Thursday, October 20, 2011

There Will Be Blood

 It's easy to forget in the excitement of the World Cup and Christmas being around the corner that in just over a month there is an election. I wish there wasn't. I wish it had already been, the day Dan Carter injured his groin, or the week after the Rena hit the reef. I wish there was more than a month between us winning the Cup and us taking to the polls. But it hasn't been, and there won't be, so I'm just going to remind you of a few things.

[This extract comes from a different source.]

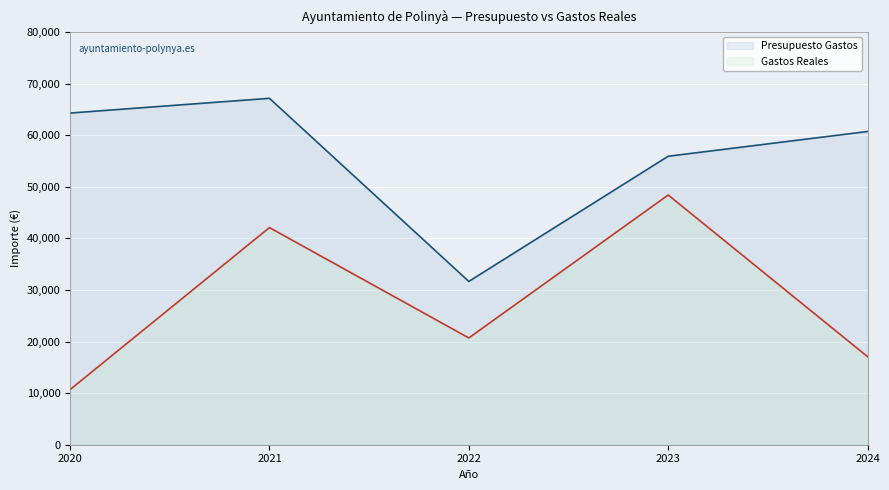

Reading right to left, list all the values displayed in this chart.

Presupuesto Gastos: 2024=60722.1	2023=55924.7	2022=31657.3	2021=67156.5	2020=64300.0
Gastos Reales: 2024=17073.3	2023=48409.7	2022=20699.6	2021=42094.4	2020=10686.9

1. Today there was a march on parliament calling for the legalising of same-sex marriage. There were lots of people smiling and waving flags, and support from Labour and, no doubt, the Greens. It looked like a lovely place to be; seeing it on the news made me feel happy (though I wish it was unnecessary). Then John Key came on, and I felt decidedly unhappy. He was asked if same-sex marriage was a priority for him, and he replied that we need to concentrate on the economy. I hate him. I was reminded of the letter Martin Luther King Jr wrote in the Birmingham jail, and in particular the phrase "horse-and-buggy pace". Marrying Vincent was so important to me; I'd always thought I would have a civil union because marriage excludes same-sex couples, but when it came to it, nothing else was enough, and I could barely wait two months. Waiting indefinitely would be torture; I hate thinking that a couple feeling the way Vincent and I feel about each other can't do what we did. Like I said when I was five, it's not fair. A friend of mine posted this quote today; it's nothing ground-breaking, but it's clear, and he seems to know what he's on about:

'Washing one's hands of the conflict between the powerful and the powerless 
means to side with the powerful, not to be neutral.'  Paolo Freire

2. Labour plans to legalise gay adoption. There is much room for improvement in the party, but this is heartening.
3. Labour has pledged to target homelessness. Under current law, asking for money (including having a sign and hat in front of you) is considered "anti-social behaviour", and police and council representatives are able to "move on" anyone doing so. Vincent and I witnessed this a few weeks ago when one of our homeless neighbours had his sign ripped up by a cop and was told to get going. We were incensed. As the gap widens between the rich and poor, ignorance increases. This is one of the reasons Campbell Live is so important; it frequently features stories about families living in poverty, and while many viewers might not realise poverty is far from unusual, at least they see life from someone else's perch. As long as homelessness exists in NZ, it has to be visible; it has to be. It's too easy for us with somewhere warm to sleep to forget about about people who have to cover themselves in newspaper and sleep in doorways. I want the man who asks me for a dollar on High Street to ask, and when he tells me to have a lovely day, I feel like I've been given a gift.

It's a month and six days until the election, but it really only takes a minute to think about what you think is important. For me, it's everyone getting a chance at a happy life.